Exercise requirements:
Please identify each line in the entries below that contains the word "договору" and copy those lines out in full.
+++ Data for analysis +++
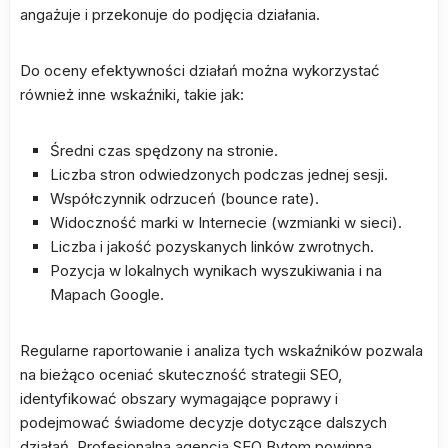
angażuje i przekonuje do podjęcia działania.
Do oceny efektywności działań można wykorzystać
również inne wskaźniki, takie jak:
Średni czas spędzony na stronie.
Liczba stron odwiedzonych podczas jednej sesji.
Współczynnik odrzuceń (bounce rate).
Widoczność marki w Internecie (wzmianki w sieci).
Liczba i jakość pozyskanych linków zwrotnych.
Pozycja w lokalnych wynikach wyszukiwania i na
Mapach Google.
Regularne raportowanie i analiza tych wskaźników pozwala
na bieżąco oceniać skuteczność strategii SEO,
identyfikować obszary wymagające poprawy i
podejmować świadome decyzje dotyczące dalszych
działań. Profesjonalna agencja SEO Bytom powinna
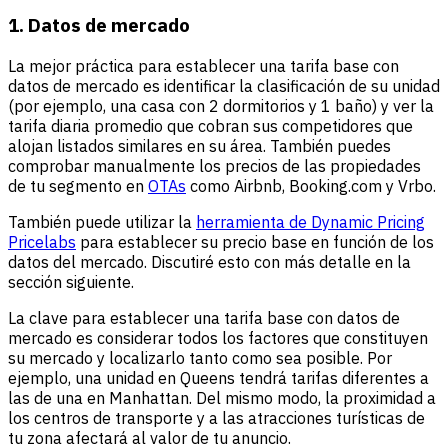
1. Datos de mercado
La mejor práctica para establecer una tarifa base con
datos de mercado es identificar la clasificación de su unidad
(por ejemplo, una casa con 2 dormitorios y 1 baño) y ver la
tarifa diaria promedio que cobran sus competidores que
alojan listados similares en su área. También puedes
comprobar manualmente los precios de las propiedades
de tu segmento en
OTAs
como Airbnb, Booking.com y Vrbo.
También puede utilizar la
herramienta de Dynamic Pricing
Pricelabs
para establecer su precio base en función de los
datos del mercado. Discutiré esto con más detalle en la
sección siguiente.
La clave para establecer una tarifa base con datos de
mercado es considerar todos los factores que constituyen
su mercado y localizarlo tanto como sea posible. Por
ejemplo, una unidad en Queens tendrá tarifas diferentes a
las de una en Manhattan. Del mismo modo, la proximidad a
los centros de transporte y a las atracciones turísticas de
tu zona afectará al valor de tu anuncio.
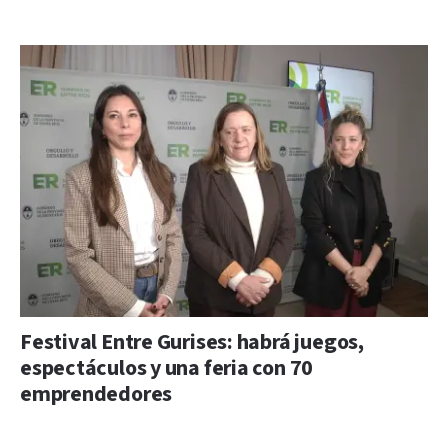
Festival Entre Gurises: habrá juegos,
espectáculos y una feria con 70
emprendedores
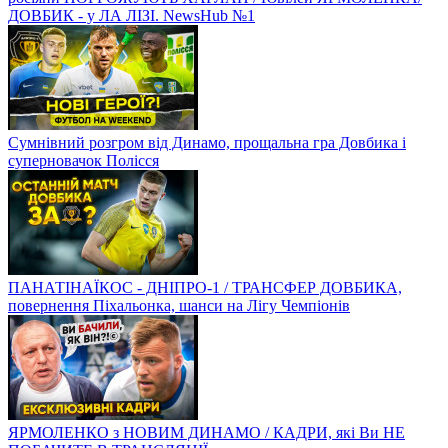
ДОВБИК - у ЛА ЛІЗІ. NewsHub №1
Сумнівний розгром від Динамо, прощальна гра Довбика і
суперновачок Полісся
ПАНАТІНАЇКОС - ДНІПРО-1 / ТРАНСФЕР ДОВБИКА,
повернення Піхальонка, шанси на Лігу Чемпіонів
ЯРМОЛЕНКО з НОВИМ ДИНАМО / КАДРИ, які Ви НЕ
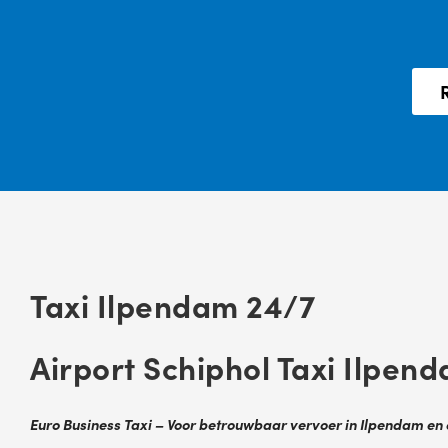
Taxi Ilpendam 24/7
Airport Schiphol Taxi Ilpen
Euro Business Taxi – Voor betrouwbaar vervoer in Ilpendam e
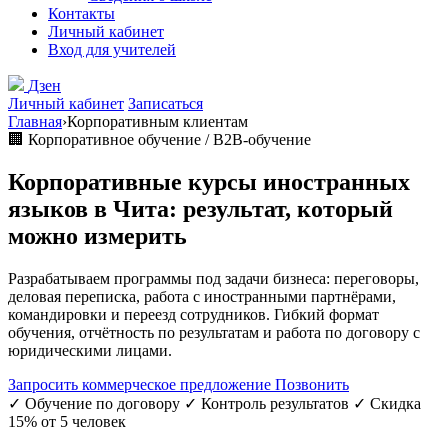
Контакты
Личный кабинет
Вход для учителей
Дзен
Личный кабинет
Записаться
Главная
›
Корпоративным клиентам
🏢 Корпоративное обучение / B2B-обучение
Корпоративные курсы иностранных
языков в Чита:
результат, который
можно измерить
Разрабатываем программы под задачи бизнеса: переговоры,
деловая переписка, работа с иностранными партнёрами,
командировки и переезд сотрудников. Гибкий формат
обучения, отчётность по результатам и работа по договору с
юридическими лицами.
Запросить коммерческое предложение
Позвонить
✓ Обучение по договору
✓ Контроль результатов
✓ Скидка
15% от 5 человек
+++
Solution for this task:
обучения, отчётность по результатам и работа по договору с
✓ Обучение по договору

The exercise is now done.